## 問題
• A. 発泡成形体に関する引用文から、「この汎用PETから発泡成形体」から「成形工程)方法が考えられる。」までをすべて抜き出してください。
• B. 発泡成形体に関する引用文について、次の問いに答えよ。
(i) 汎用PETの合成でジオールとして用いられるものは何か。
(ii) 予備発泡粒子を製造する工程は何と呼ばれているか。
(iii) 型内発泡成形工程で、予備発泡粒子はどこに充てんされるか。

## 引用文
'''
そこで芳香族ポリエステル系樹脂を発泡させて、軽量で、しかも耐熱性、断熱性、緩衝性、耐薬品性などに優れた発泡成形体を製造することが企図されている。
【0003】
従来、使用されてきた汎用の芳香族ポリエステル系樹脂(汎用PET)は、主にジカルボン酸としてのテレフ夕ル酸と、ジオールとしてのエチレングリコールとを重縮合反応させて合成される。
この汎用PETから発泡成形体を製造する方法の1つとして、ポリスチレンやポリオレフィンの場合と同様に、まず粒子状の樹脂に発泡剤を含浸させて発泡性樹脂粒子を製造し(含浸工程)、次いで加熱により予備発泡して予備発泡粒子を製造し(予備発泡工程)、この予備発泡粒子を多数、キャビティ内に充てんし、加熱して発泡させるとともに粒子同士を融着させて発泡成形体を製造する(型内発泡成形工程)方法が考えられる。
'''
## データ抜粋
'''
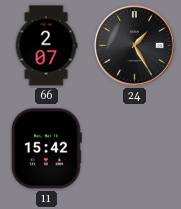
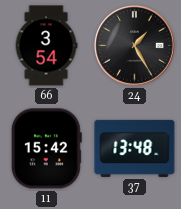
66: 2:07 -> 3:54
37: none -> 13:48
'''
## 解答
• A.
この汎用PETから発泡成形体を製造する方法の1つとして、ポリスチレンやポリオレフィンの場合と同様に、まず粒子状の樹脂に発泡剤を含浸させて発泡性樹脂粒子を製造し(含浸工程)、次いで加熱により予備発泡して予備発泡粒子を製造し(予備発泡工程)、この予備発泡粒子を多数、キャビティ内に充てんし、加熱して発泡させるとともに粒子同士を融着させて発泡成形体を製造する(型内発泡成形工程)方法が考えられる。

• B.
(i) エチレングリコール
(ii) 予備発泡工程
(iii) キャビティ内